In a 40-year career in teaching, Mr Barley served as principal of four schools in Napier and Hastings, ending his career with seven years at Hastings’ Parkvale Primary, where he had been a pupil in the late 1930s.
He was born in Hastings on May 21, 1928, the third of four children and the only son of longtime Hastings tailors Ralph and Florence Barley.
He started his secondary education in 1940 at Hastings High School, a co-educational institution which later became Hastings Boys’ High.
He was a prefect, in the 1st XV rugby team and, as many did in the war years, joined the school’s Air Training Corps, becoming a Flight Sergeant, in anticipation of being among the first call-up after leaving school, had the war continued past its end in 1945.
Mr Barley opted to study medicine, starting at Otago University in 1947, but two years later revised his goals and began his career in education at Dunedin Teacher’s Training College.
It was there that he met future wife Colleen Black, whose family moved to Hastings in 1950.
His first teaching role was as a probationary assistant at Hastings Central, but after only two terms he was transferred as relief teacher at the sole-charge Ardkeen School, about 25km from Wairoa on the road to Waikaremoana.
It was a challenging role for a term before he made his first return to Parkvale as a teacher in 1951, a year he ended by marrying Colleen.
In 1953, to fulfil a requirement to teach in a country school, Mr Barley started a three-year stint at Pakipaki, a valuable teaching experience considering the roll was mainly rural Maori.

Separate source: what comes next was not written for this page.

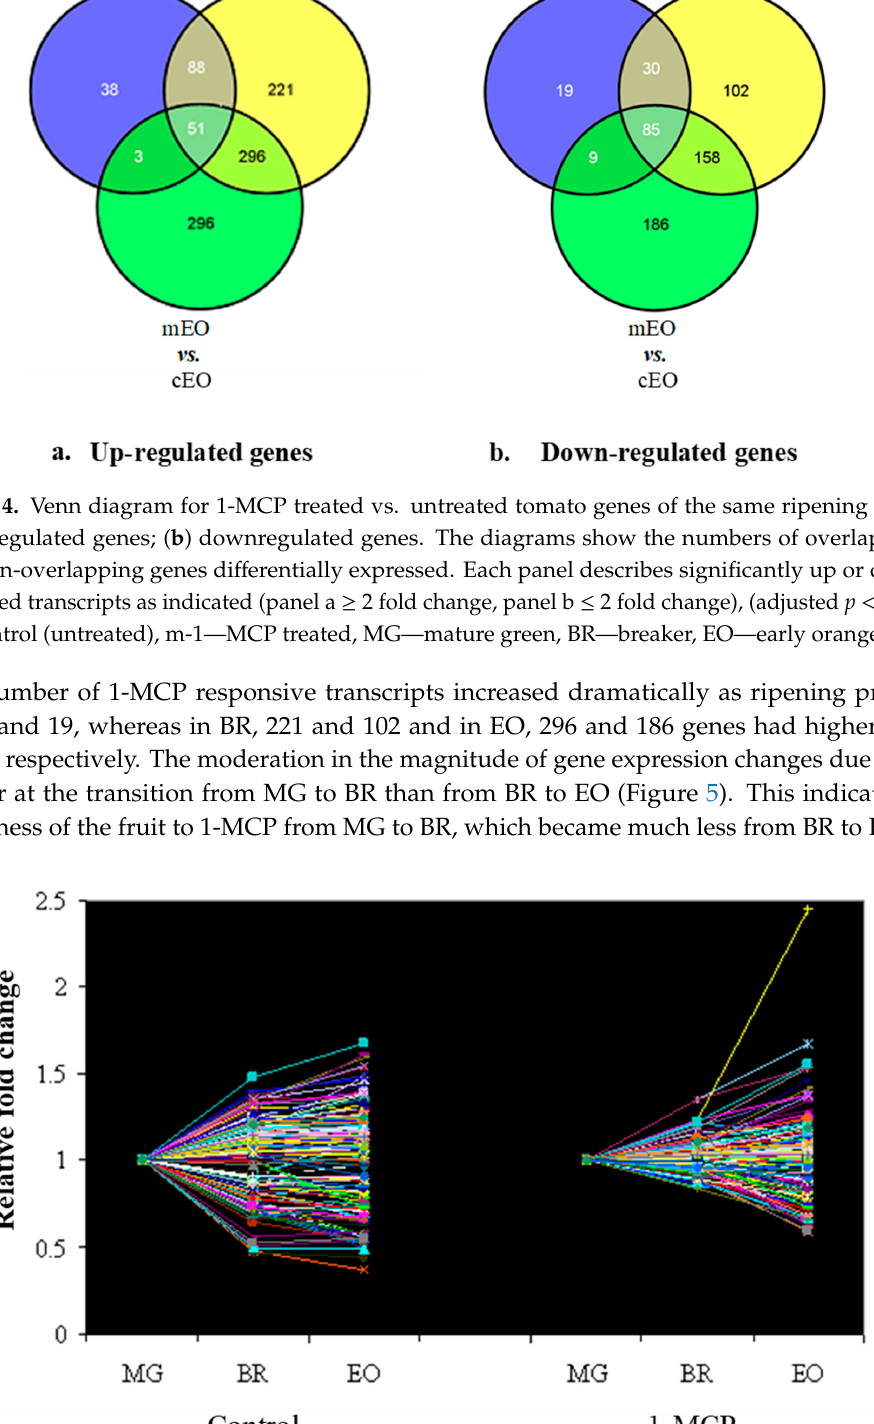
Figure 5. The difference in expression of 1-MCP responsive transcripts common to MG, BR, and EO tomatoes, between sequential ripening stages of 1-MCP treated or untreated tomatoes ( n = 136). The expression of MG ripening stage served as a reference for the other stages in each comparison. MG— mature green, BR—breaker, EO—early orange.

In 1956 he won a position at Hastings Intermediate, where he spent six years before being appointed deputy principal of Leififi Intermediate in Apia, Western Samoa, where, with his wife and children, he spent a term before becoming a lecturer at the island Teacher’s College.

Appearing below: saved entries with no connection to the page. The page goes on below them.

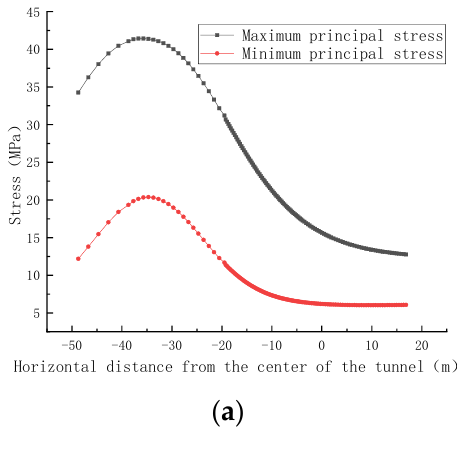
Figure 22. Changes in the principal stresses of the roadway’s surrounding rock when the coal column is 15 m. ( a ) Horizontal direction. ( b ) Variation direction.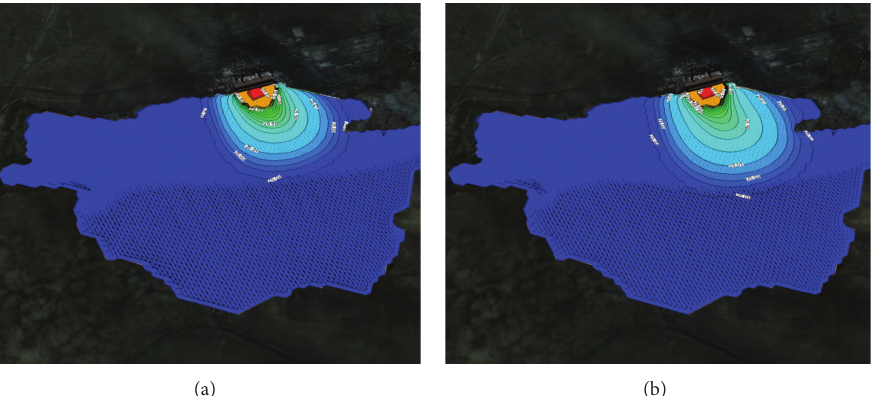
Figure 6: Outline and contours of temperature at 15 and 24 hours at the north-west wind after the launch of Ekibastuz SDPP-1 on the surface of the water and the side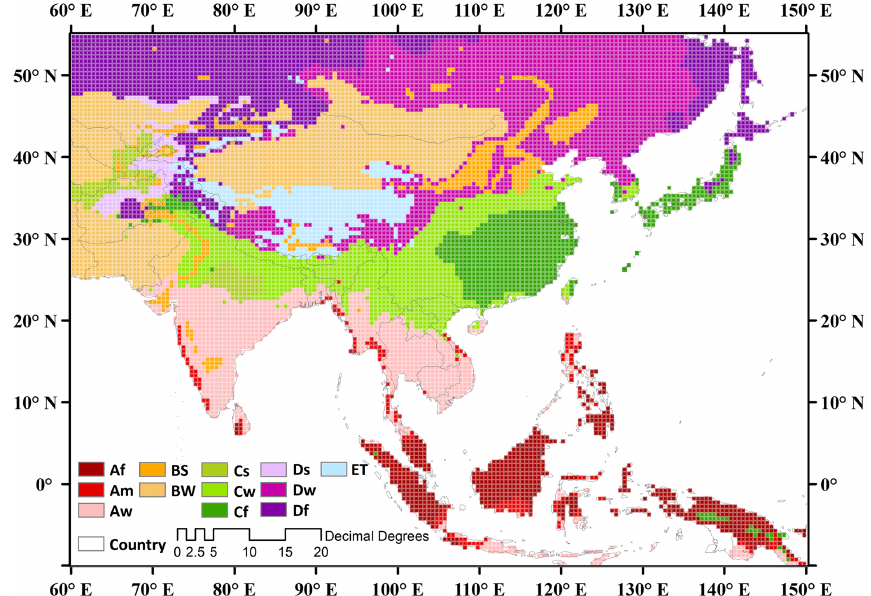
Figure 1. Study domain, climate zone classifications, and the 10977 grid points of the VIC model used for the analyses in this study. National boundaries are delineated by black lines. The 12 climate zones are based on the Köppen climate zone method and are denoted by individual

At the end of 1966 he turned-down the job of principal of Apia Primary School, and returned to Hawke’s Bay where at the age of 37 he became the youngest principal ever at Napier Central.
In 1974 Mr Barley became principal of Flaxmere Primary, but at the start of the second term the following year was back in Napier as principal of what was then Hawke’s Bay’s largest school, Wycliffe Intermediate, with a staff of 42 and a roll of more than 900.

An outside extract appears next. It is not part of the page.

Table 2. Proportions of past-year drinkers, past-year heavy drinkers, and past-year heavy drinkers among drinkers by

There he remained until his move to Parkvale, his last teaching job before moving into the inspectorate covering the Hawke’s Bay Education Board region from Woodville to Hick’s Bay.
In retirement he moved to Taupo for boating and fishing and visits from the family, and travelled abroad several times, to see friends and relatives in Britain.
In 1997 he underwent a triple heart-bypass operation which was regarded as a 100 per cent success, though he didn’t recover his former fitness and energy.
He is survived by wife Colleen, daughter Jenny Butcher (Napier) and sons David (Auckland), Roger (Wellington) and Richard (Napier), and 12 grandchildren.